Louise Archer Elementary School is an elementary school in Vienna, Virginia, United States, and is part of Fairfax County Public Schools. It was founded in 1867 as a school for African-American children. It is designated by Fairfax County as an elementary school center for advanced academic programs.

History
The school was originally established in 1867 as Vienna Colored School, a school for African-American children. The school moved to its current location, then a black neighborhood, in 1939. Mrs. Louise Archer served as the school's principal and taught students with two other teachers. She taught and fed all of the students. In the early 1940s, the only water was from the Salisbury Spring a mile away. Boys had to go and fetch water, and Mrs. Archer fed the children meals she cooked on a pot-bellied stove. The old school building is what is now part of the northern section of the school near the cafeteria.

In 1950 the school was renamed Louise Archer Elementary School.

In the late 1960s, Duke Ellington and his trio played at the school, at the invitation of the band teacher at that time, Philmore Hall, who had once been Ellington's trumpet teacher.

AAP program
Louise Archer has a level 4 Advanced Academics Program (AAP).
◆ ◆ ◆ ◆ ◆
Exercise prompt: State whether each statement agrees with the Louise Archer Elementary School text, answering yes or no and quoting the words that decide it: (a) the school was renamed Louise Archer Elementary School in 1950; (b) the school moved to its current location in 1867; (c) Philmore Hall had once been Duke Ellington's trumpet teacher. The material after this point is separate from the Louise Archer Elementary School text.

Dataset items:
◆ ◆ ◆ ◆ ◆
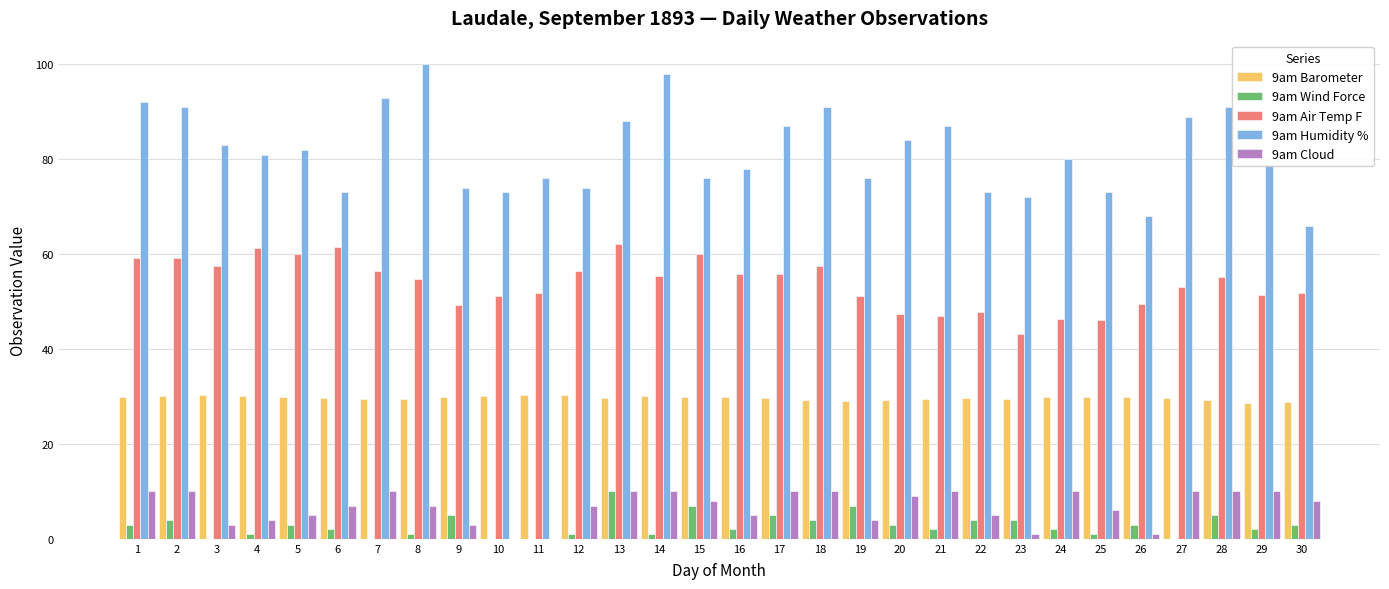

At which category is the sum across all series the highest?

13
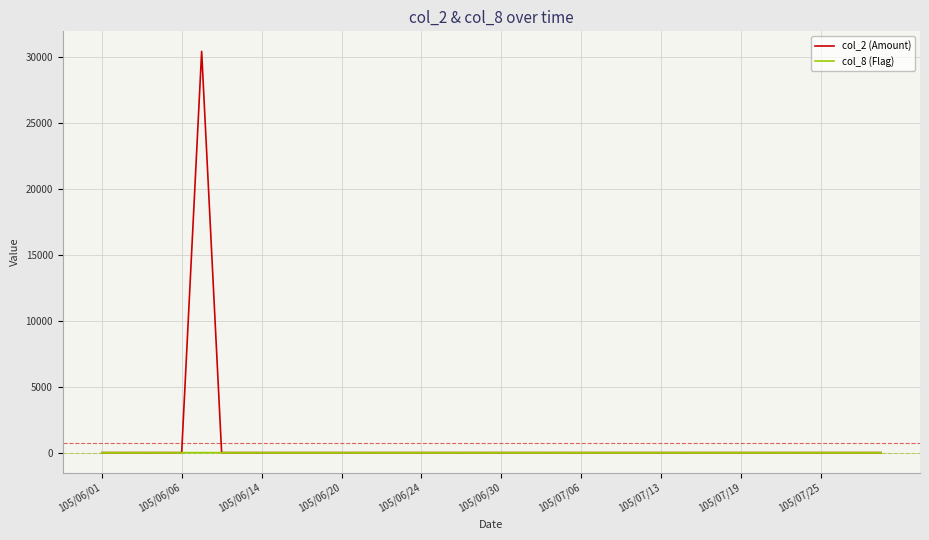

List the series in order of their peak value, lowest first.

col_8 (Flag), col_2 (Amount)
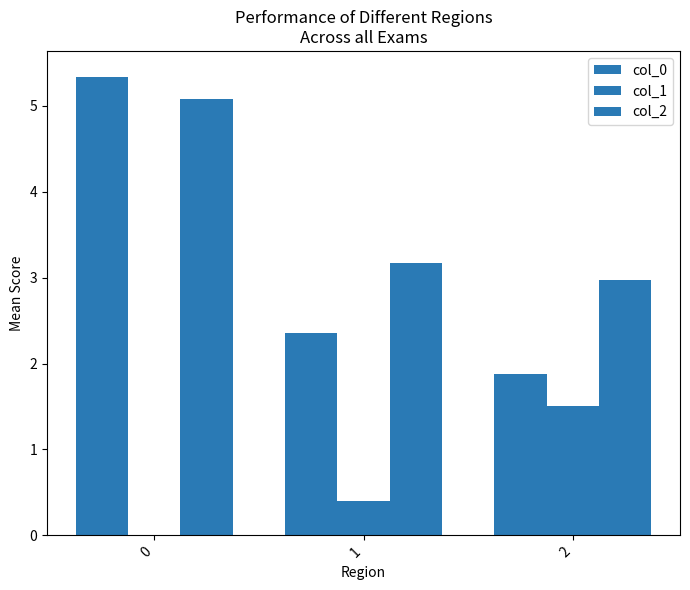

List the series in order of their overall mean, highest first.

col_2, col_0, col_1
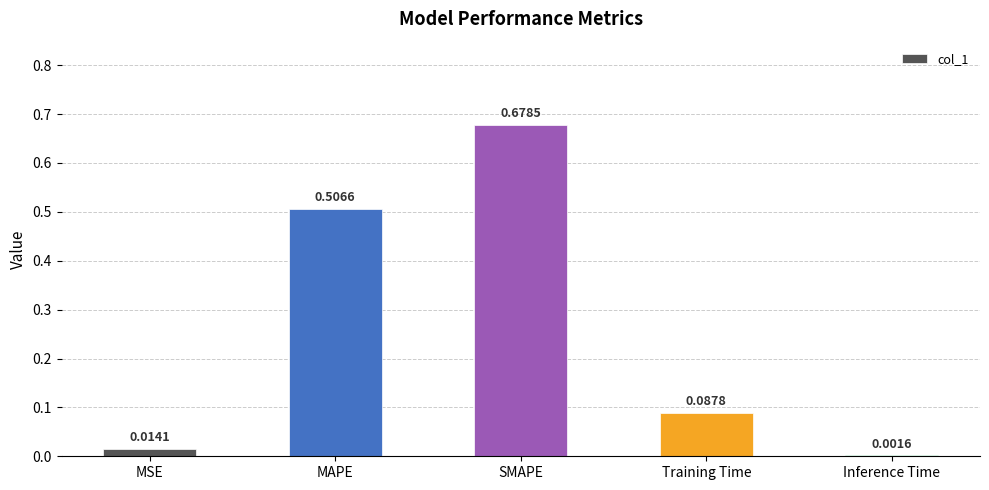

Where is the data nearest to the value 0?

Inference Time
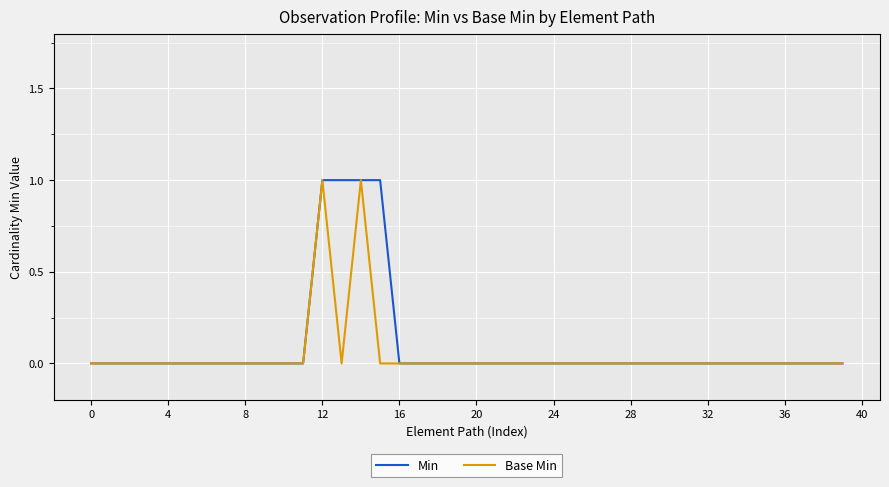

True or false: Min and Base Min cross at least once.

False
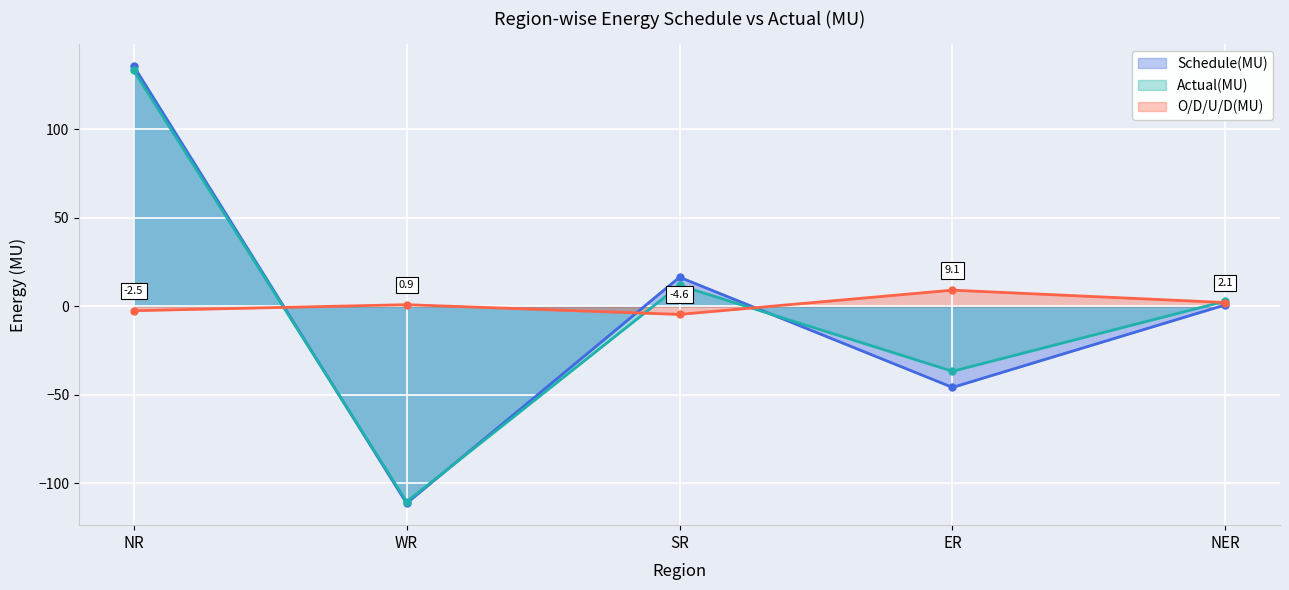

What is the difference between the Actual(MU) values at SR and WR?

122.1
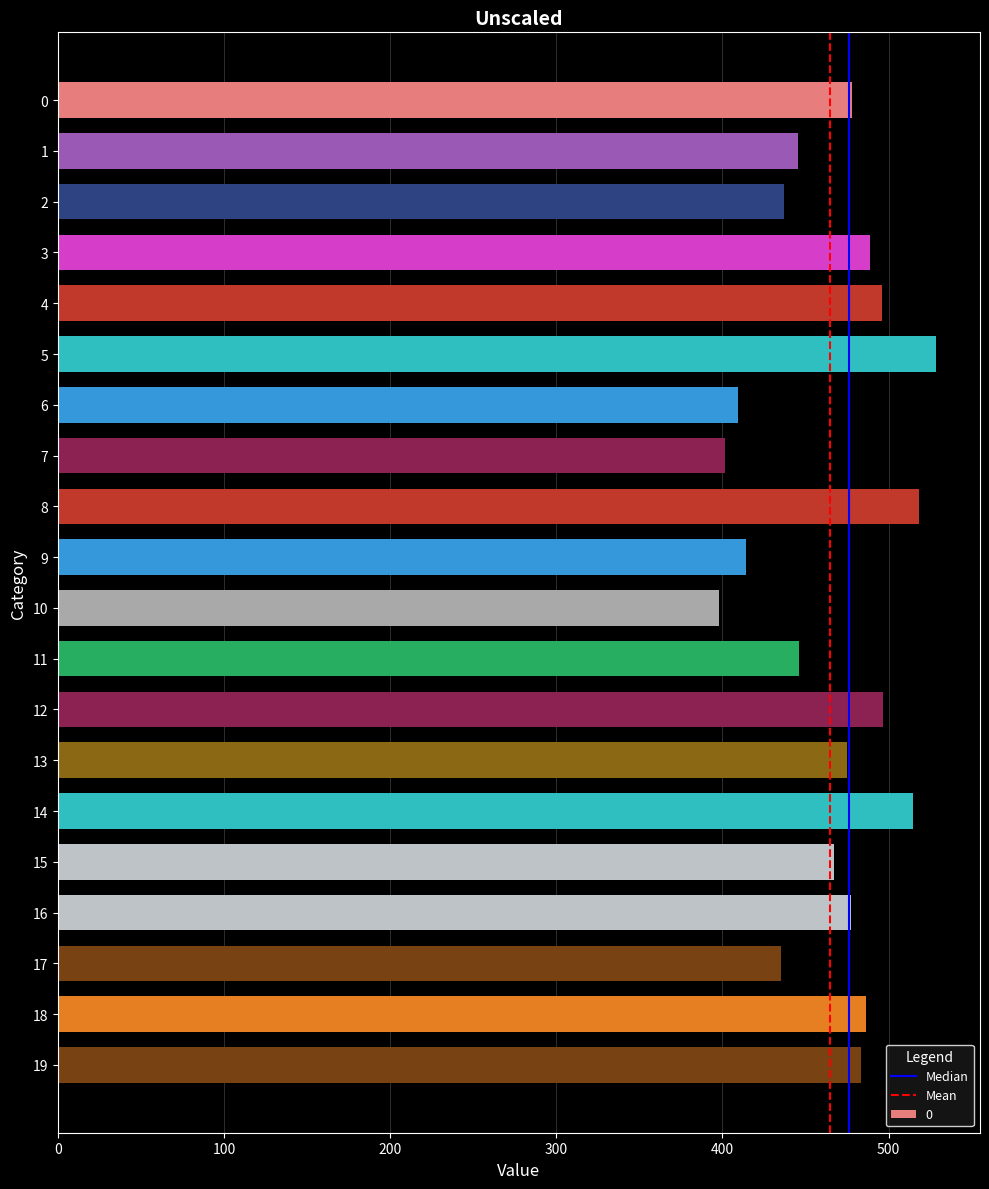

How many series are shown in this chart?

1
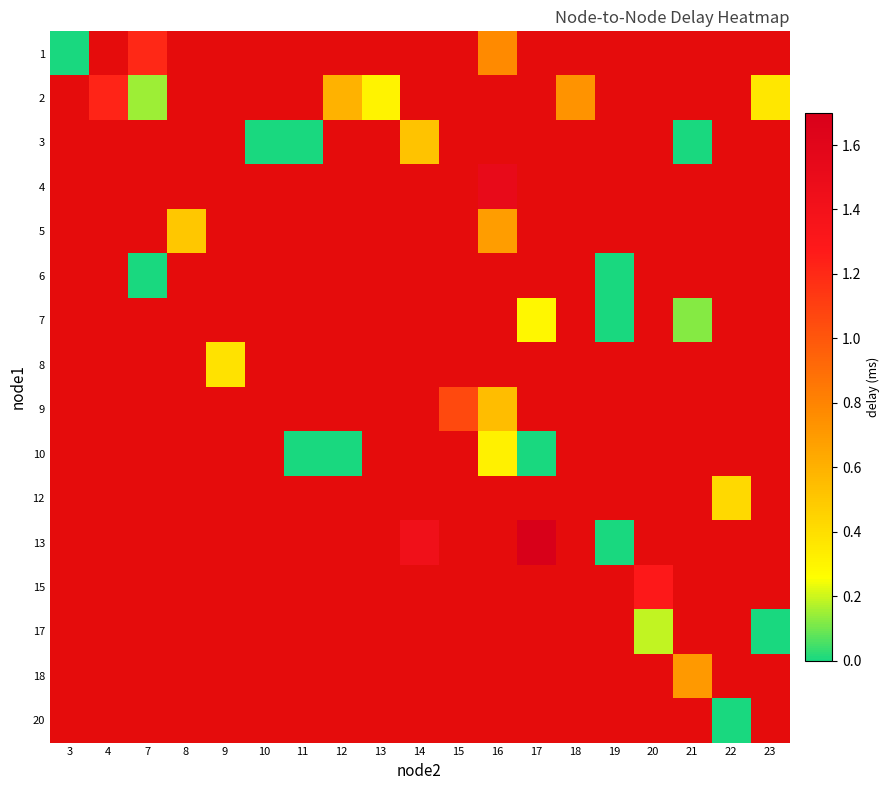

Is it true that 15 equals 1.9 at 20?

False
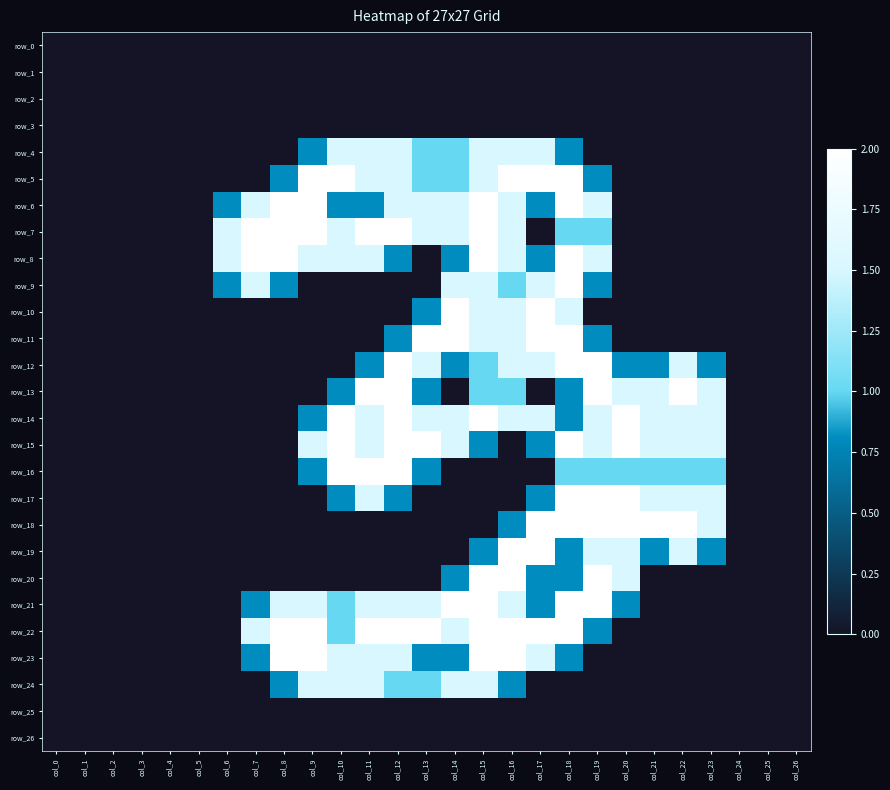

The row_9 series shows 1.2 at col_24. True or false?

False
◆ ◆ ◆ ◆ ◆
Response:
(a) Yes: "In 1950 the school was renamed Louise Archer Elementary School."
(b) No: "The school moved to its current location, then a black neighborhood, in 1939."
(c) Yes: "Philmore Hall, who had once been Ellington's trumpet teacher."